[CONSIGNE] Recopiez intégralement la section du document ci-dessous, sans en modifier un seul mot.

+++ SECTION DU DOCUMENT

Ainsi donc, voyez-vous, j'ai « découvert » sans difficulté particulière une contradiction chez le camarade Préobrajenski, ce en quoi je suis précisément fautif car, par l'effet d'une inclination ignoble envers la politique, il se trouve que, peu consciencieux, j'ai mélangé à dessein des catégories de l'analyse théorique « pure » du camarade Préobrajenski avec la résultante empirique réelle, je me suis comporté en économiste vulgaire, tout cela toujours au profit de cette même politique.
Eh bien ! nous allons « donner réponse ». Auparavant, citons encore un passage de la réponse du camarade Préobrajenski à mon premier article contre lui. On sait que sa « loi » consiste en ce qu'il s'opère un transfert de ressources du secteur de l'« économie privée » vers le secteur de l'économie d'Etat et qu'en outre cette loi « supprime » la loi de la valeur et beaucoup d'autres choses encore.

++++++
+++ DONNÉES FOURNIES

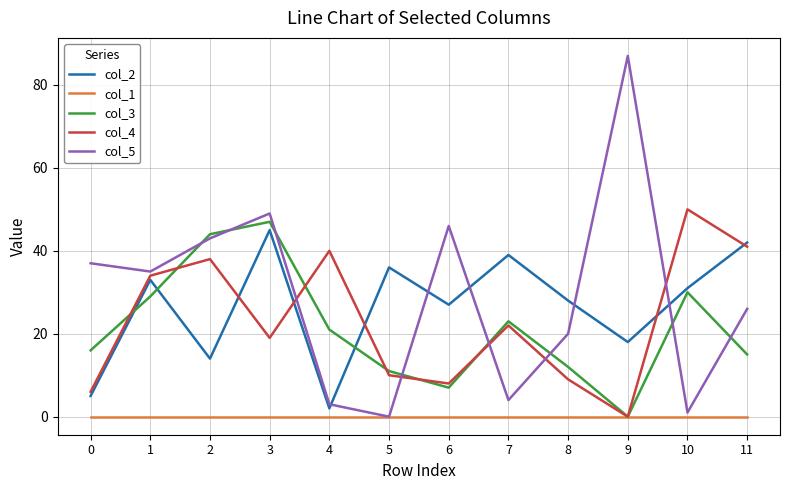

Which series changed the most between 5 and 11?

col_4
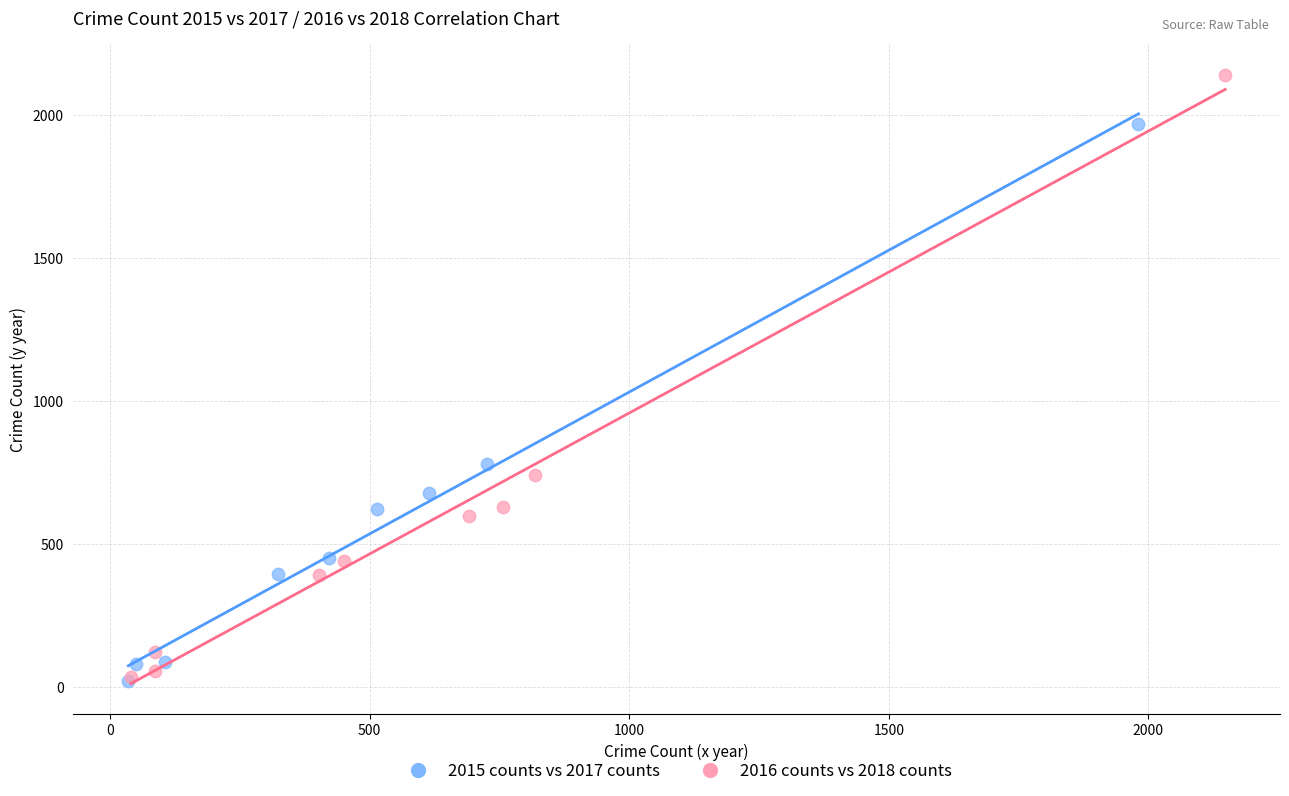

Which series contains the highest Y value?

2016 counts vs 2018 counts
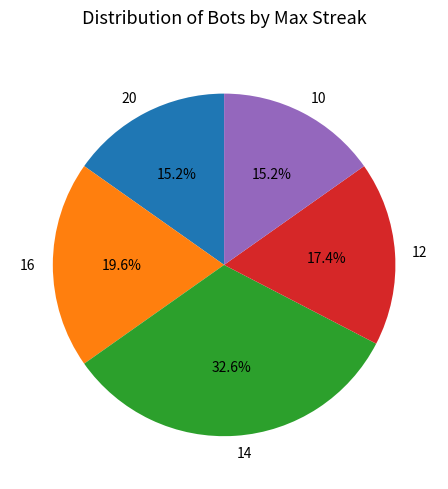

The 10 slice represents 15% of the pie. True or false?

True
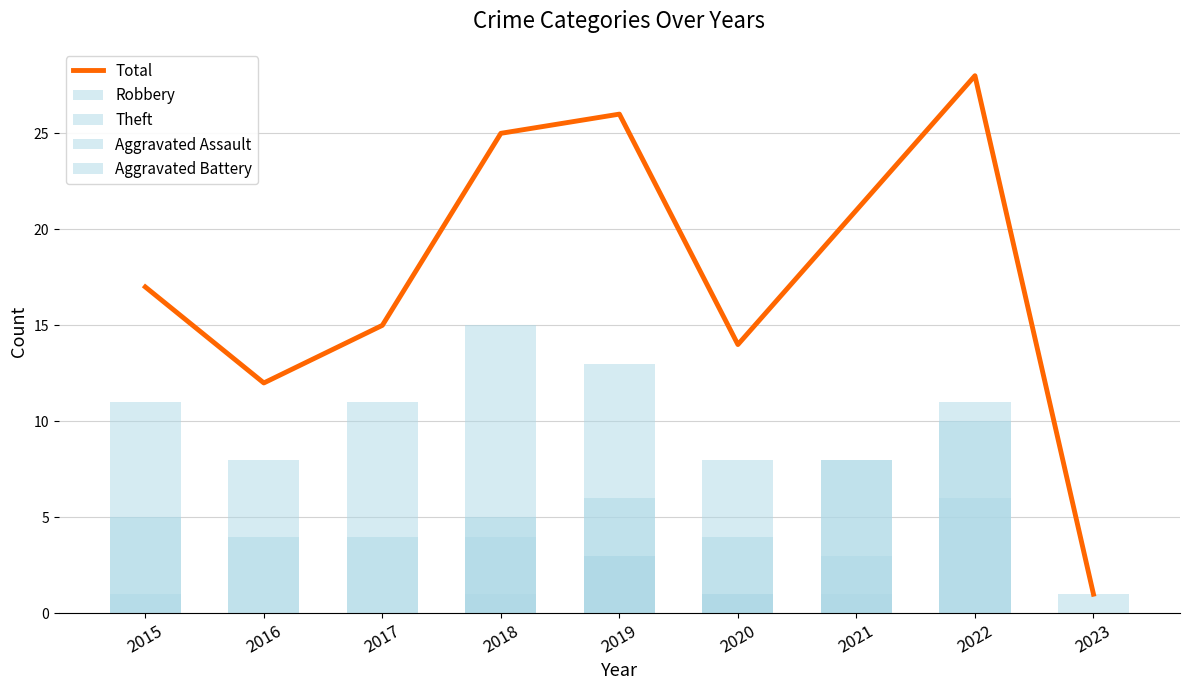

How many groups of bars are there?

9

++++++

[RÉPONSE]
Ainsi donc, voyez-vous, j'ai « découvert » sans difficulté particulière une contradiction chez le camarade Préobrajenski, ce en quoi je suis précisément fautif car, par l'effet d'une inclination ignoble envers la politique, il se trouve que, peu consciencieux, j'ai mélangé à dessein des catégories de l'analyse théorique « pure » du camarade Préobrajenski avec la résultante empirique réelle, je me suis comporté en économiste vulgaire, tout cela toujours au profit de cette même politique.
Eh bien ! nous allons « donner réponse ». Auparavant, citons encore un passage de la réponse du camarade Préobrajenski à mon premier article contre lui. On sait que sa « loi » consiste en ce qu'il s'opère un transfert de ressources du secteur de l'« économie privée » vers le secteur de l'économie d'Etat et qu'en outre cette loi « supprime » la loi de la valeur et beaucoup d'autres choses encore.